-- Exercise requirements --
Identify every line in the records that contains the string "Ardchleachtais", with case counting, and copy each of those lines.

-- Dataset records --

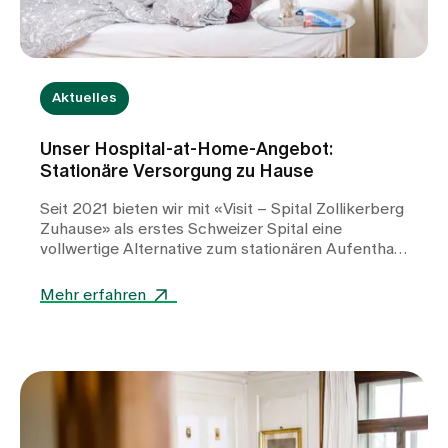
Aktuelles
Unser Hospital-at-Home-Angebot:
Stationäre Versorgung zu Hause
Seit 2021 bieten wir mit «Visit – Spital Zollikerberg
Zuhause» als erstes Schweizer Spital eine
vollwertige Alternative zum stationären Aufenthalt.
Patientinnen und Patienten werden im eigenen
Zuhause medizinisch betreut – auf Spitalniveau,
Mehr erfahren
aber in vertrauter Umgebung. Die hohe
Zufriedenheit zeigt: Hospital at Home greift ein
zeitgemässes Versorgungsbedürfnis auf.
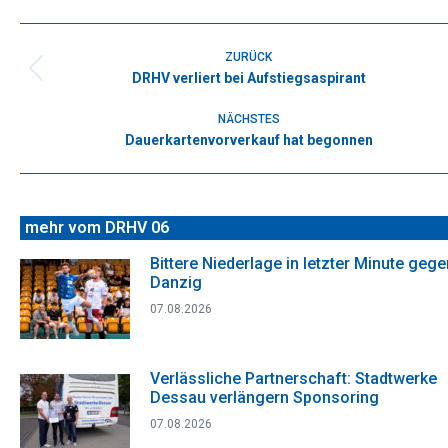
Facebook
X
WhatsApp
Pinterest
LinkedIn
Kommentarnavigation
ZURÜCK
DRHV verliert bei Aufstiegsaspirant
Vorheriger
Beitrag:
NÄCHSTES
Dauerkartenvorverkauf hat begonnen
Nächster
Beitrag:
mehr vom DRHV 06
Bittere Niederlage in letzter Minute gege
Danzig
07.08.2026
Verlässliche Partnerschaft: Stadtwerke
Dessau verlängern Sponsoring
07.08.2026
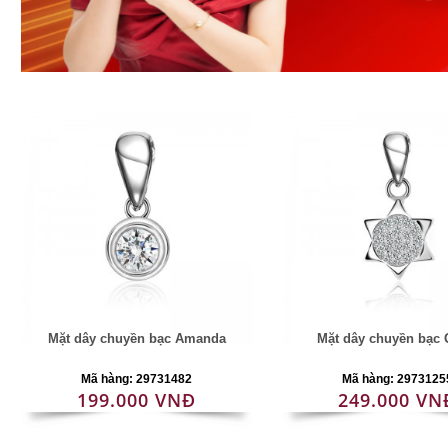
Mặt dây chuyền bạc Amanda
Mặt dây chuyền bạc
Mã hàng: 29731482
Mã hàng: 2973125
199.000 VNĐ
249.000 VN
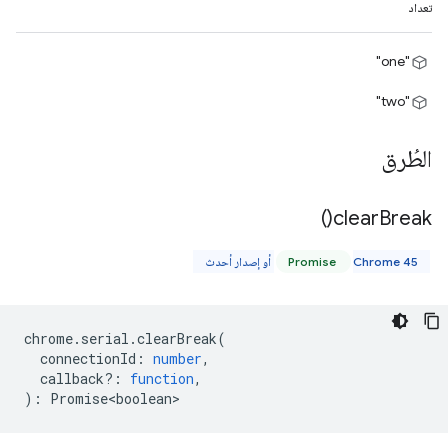
تعداد
"one"
"two"
الطُرق
)
clear
Break(
Chrome 45 أو إصدار أحدث
Promise
chrome
.
serial
.
clearBreak
(
connectionId
:
number
,
callback?
:
function
,
)
:
Promise<boolean>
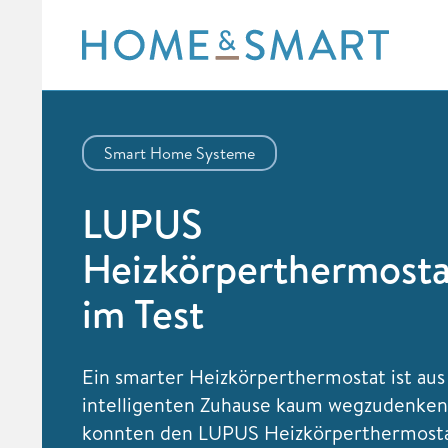
Skip
to
content
Smart Home Systeme
LUPUS
Heizkörperthermosta
im Test
Ein smarter Heizkörperthermostat ist au
intelligenten Zuhause kaum wegzudenken
konnten den LUPUS Heizkörperthermosta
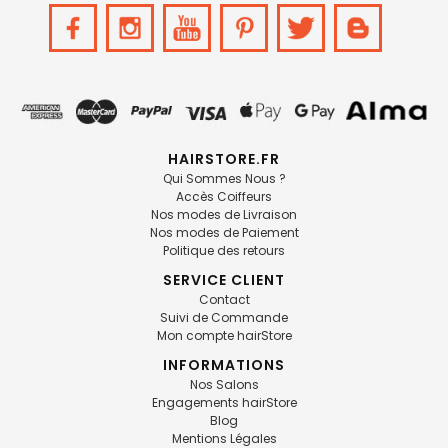
HAIRSTORE.FR
Qui Sommes Nous ?
Accès Coiffeurs
Nos modes de Livraison
Nos modes de Paiement
Politique des retours
SERVICE CLIENT
Contact
Suivi de Commande
Mon compte hairStore
INFORMATIONS
Nos Salons
Engagements hairStore
Blog
Mentions Légales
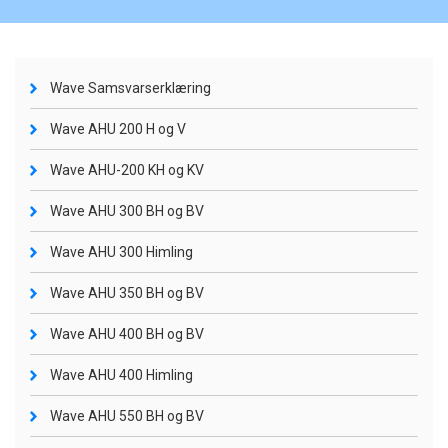
Wave Samsvarserklæring
Wave AHU 200 H og V
Wave AHU-200 KH og KV
Wave AHU 300 BH og BV
Wave AHU 300 Himling
Wave AHU 350 BH og BV
Wave AHU 400 BH og BV
Wave AHU 400 Himling
Wave AHU 550 BH og BV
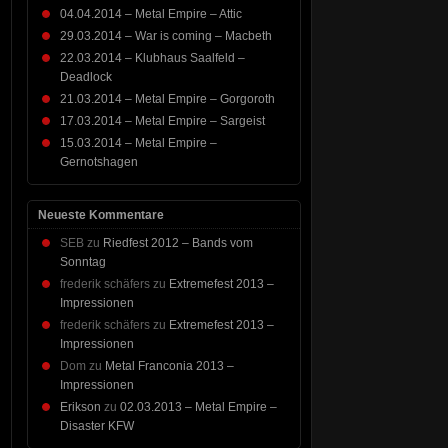
04.04.2014 – Metal Empire – Attic
29.03.2014 – War is coming – Macbeth
22.03.2014 – Klubhaus Saalfeld –
Deadlock
21.03.2014 – Metal Empire – Gorgoroth
17.03.2014 – Metal Empire – Sargeist
15.03.2014 – Metal Empire –
Gernotshagen
Neueste Kommentare
SEB
zu
Riedfest 2012 – Bands vom
Sonntag
frederik schäfers
zu
Extremefest 2013 –
Impressionen
frederik schäfers
zu
Extremefest 2013 –
Impressionen
Dom
zu
Metal Franconia 2013 –
Impressionen
Erikson
zu
02.03.2013 – Metal Empire –
Disaster KFW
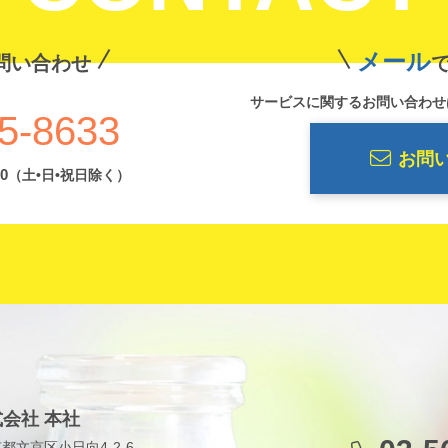
メール
問い合わせ
サービスに関するお問い合わせ
5-8633
お問
0
（土•日•祝日除く）
会社 本社
東京都文京区小日向4-2-6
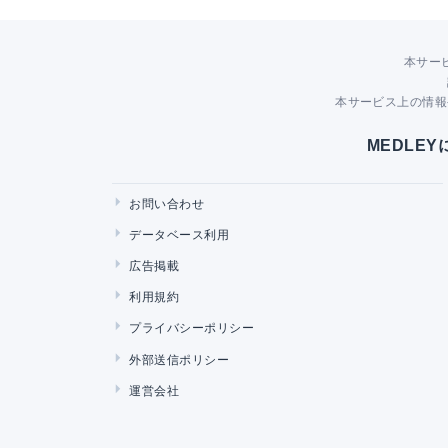
本サー
本サービス上の情報
MEDLE
お問い合わせ
データベース利用
広告掲載
利用規約
プライバシーポリシー
外部送信ポリシー
運営会社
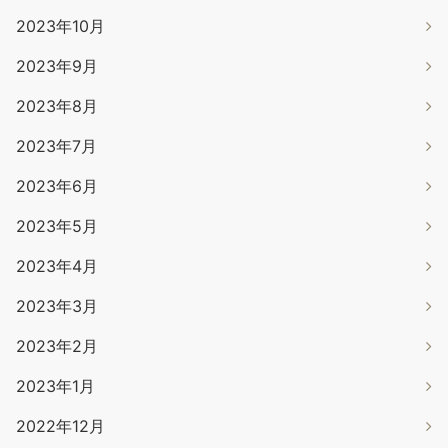
2023年10月
2023年9月
2023年8月
2023年7月
2023年6月
2023年5月
2023年4月
2023年3月
2023年2月
2023年1月
2022年12月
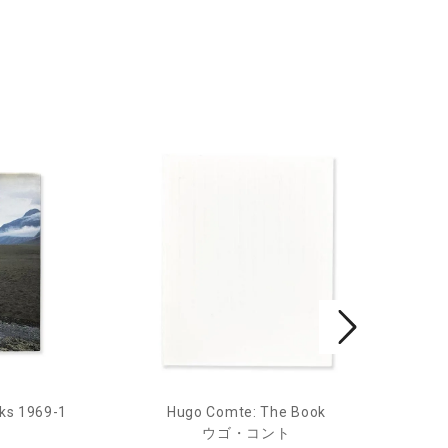
ks 1969-1
Hugo Comte: The Book
Mar
ウゴ・コント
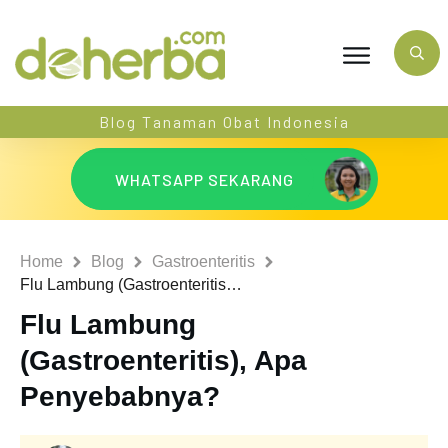
Blog Tanaman Obat Indonesia
WHATSAPP SEKARANG
Home
Blog
Gastroenteritis
Flu Lambung (Gastroenteritis), Apa Penyebabnya?
Flu Lambung
(Gastroenteritis), Apa
Penyebabnya?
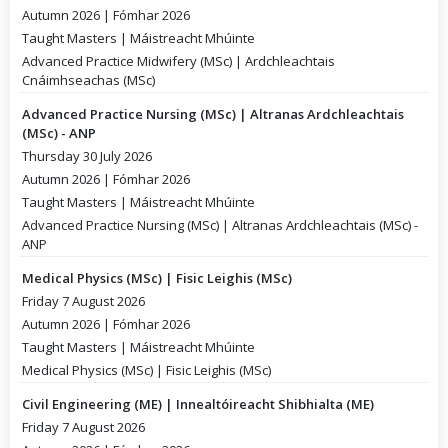
Autumn 2026 | Fómhar 2026
Taught Masters | Máistreacht Mhúinte
Advanced Practice Midwifery (MSc) | Ardchleachtais
Cnáimhseachas (MSc)
Advanced Practice Nursing (MSc) | Altranas Ardchleachtais
(MSc) - ANP
Thursday 30 July 2026
Autumn 2026 | Fómhar 2026
Taught Masters | Máistreacht Mhúinte
Advanced Practice Nursing (MSc) | Altranas Ardchleachtais (MSc) -
ANP
Medical Physics (MSc) | Fisic Leighis (MSc)
Friday 7 August 2026
Autumn 2026 | Fómhar 2026
Taught Masters | Máistreacht Mhúinte
Medical Physics (MSc) | Fisic Leighis (MSc)
Civil Engineering (ME) | Innealtóireacht Shibhialta (ME)
Friday 7 August 2026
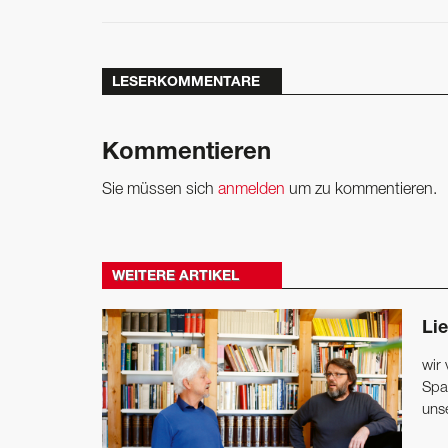
LESERKOMMENTARE
Kommentieren
Sie müssen sich
anmelden
um zu kommentieren.
WEITERE ARTIKEL
Lie
wir
Spa
unse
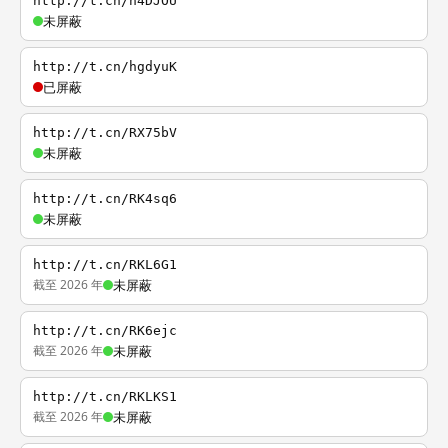
http://t.cn/h4DJOU
未屏蔽
http://t.cn/hgdyuK
已屏蔽
http://t.cn/RX75bV
未屏蔽
http://t.cn/RK4sq6
未屏蔽
http://t.cn/RKL6G1
截至 2026 年
未屏蔽
http://t.cn/RK6ejc
截至 2026 年
未屏蔽
http://t.cn/RKLKS1
截至 2026 年
未屏蔽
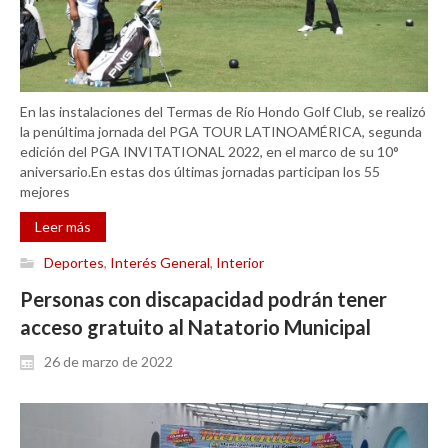
En las instalaciones del Termas de Río Hondo Golf Club, se realizó
la penúltima jornada del PGA TOUR LATINOAMÉRICA, segunda
edición del PGA INVITATIONAL 2022, en el marco de su 10°
aniversario.En estas dos últimas jornadas participan los 55
mejores
Leer más
Deportes
,
Interés General
,
Interior
Personas con discapacidad podrán tener
acceso gratuito al Natatorio Municipal
26 de marzo de 2022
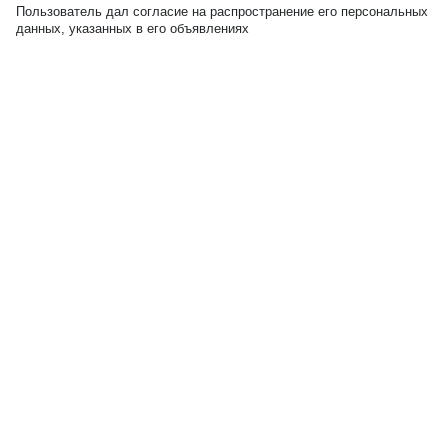
Пользователь дал согласие на распространение его персональных
данных, указанных в его объявлениях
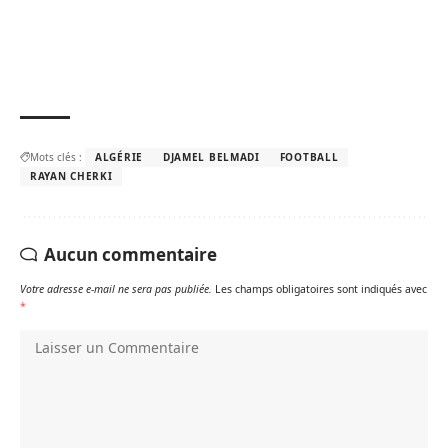
Mots clés :
ALGÉRIE
DJAMEL BELMADI
FOOTBALL
RAYAN CHERKI
Aucun commentaire
Votre adresse e-mail ne sera pas publiée.
Les champs obligatoires sont indiqués avec
*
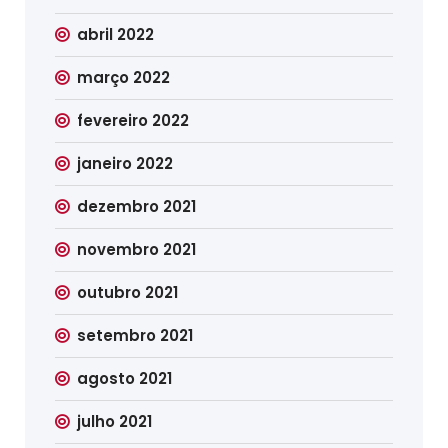
abril 2022
março 2022
fevereiro 2022
janeiro 2022
dezembro 2021
novembro 2021
outubro 2021
setembro 2021
agosto 2021
julho 2021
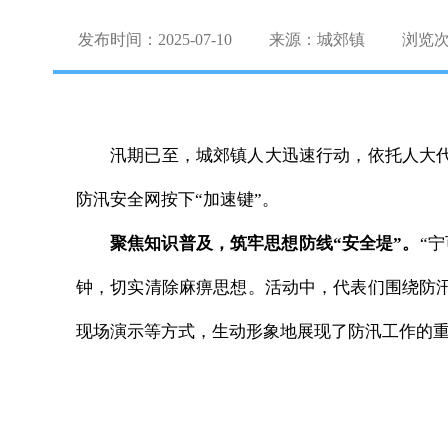
发布时间：2025-07-10
来源：城郊镇
浏览
汛期已至，城郊镇人大迅速行动，依托人大代
防汛安全网按下“加速键”。
聚焦知识普及，筑牢思想防线“安全堤”。
“
钟，切实清除麻痹思想。活动中，代表们围绕防汛
现场演示等方式，生动形象地展现了防汛工作的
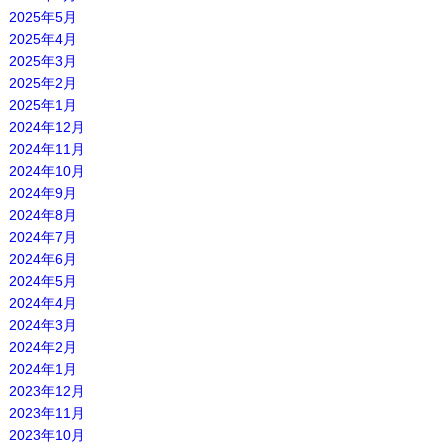
2025年5月
2025年4月
2025年3月
2025年2月
2025年1月
2024年12月
2024年11月
2024年10月
2024年9月
2024年8月
2024年7月
2024年6月
2024年5月
2024年4月
2024年3月
2024年2月
2024年1月
2023年12月
2023年11月
2023年10月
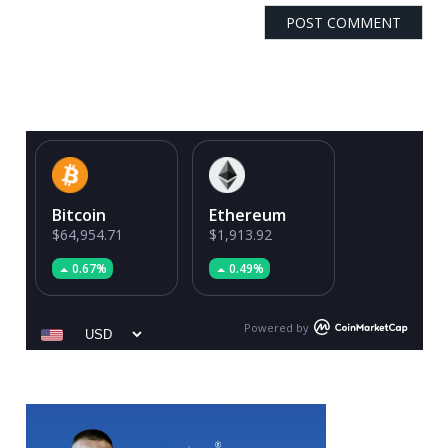
Bitcoin
Ethereum
$64,954.71
$1,913.92
0.67%
0.49%
Powered by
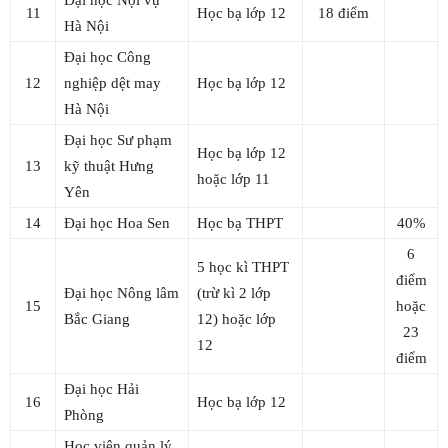
11
Học bạ lớp 12
18 điểm
Hà Nội
Đại học Công
12
nghiệp dệt may
Học bạ lớp 12
Hà Nội
Đại học Sư phạm
Học bạ lớp 12
13
kỹ thuật Hưng
hoặc lớp 11
Yên
14
Đại học Hoa Sen
Học bạ THPT
40%
6
5 học kì THPT
điểm
Đại học Nông lâm
(trừ kì 2 lớp
15
hoặc
Bắc Giang
12) hoặc lớp
23
12
điểm
Đại học Hải
16
Học bạ lớp 12
Phòng
Học viện quản lý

-- Task solution --
Advanced Practice Midwifery (MSc) | Ardchleachtais
Advanced Practice Nursing (MSc) | Altranas Ardchleachtais
Advanced Practice Nursing (MSc) | Altranas Ardchleachtais (MSc) -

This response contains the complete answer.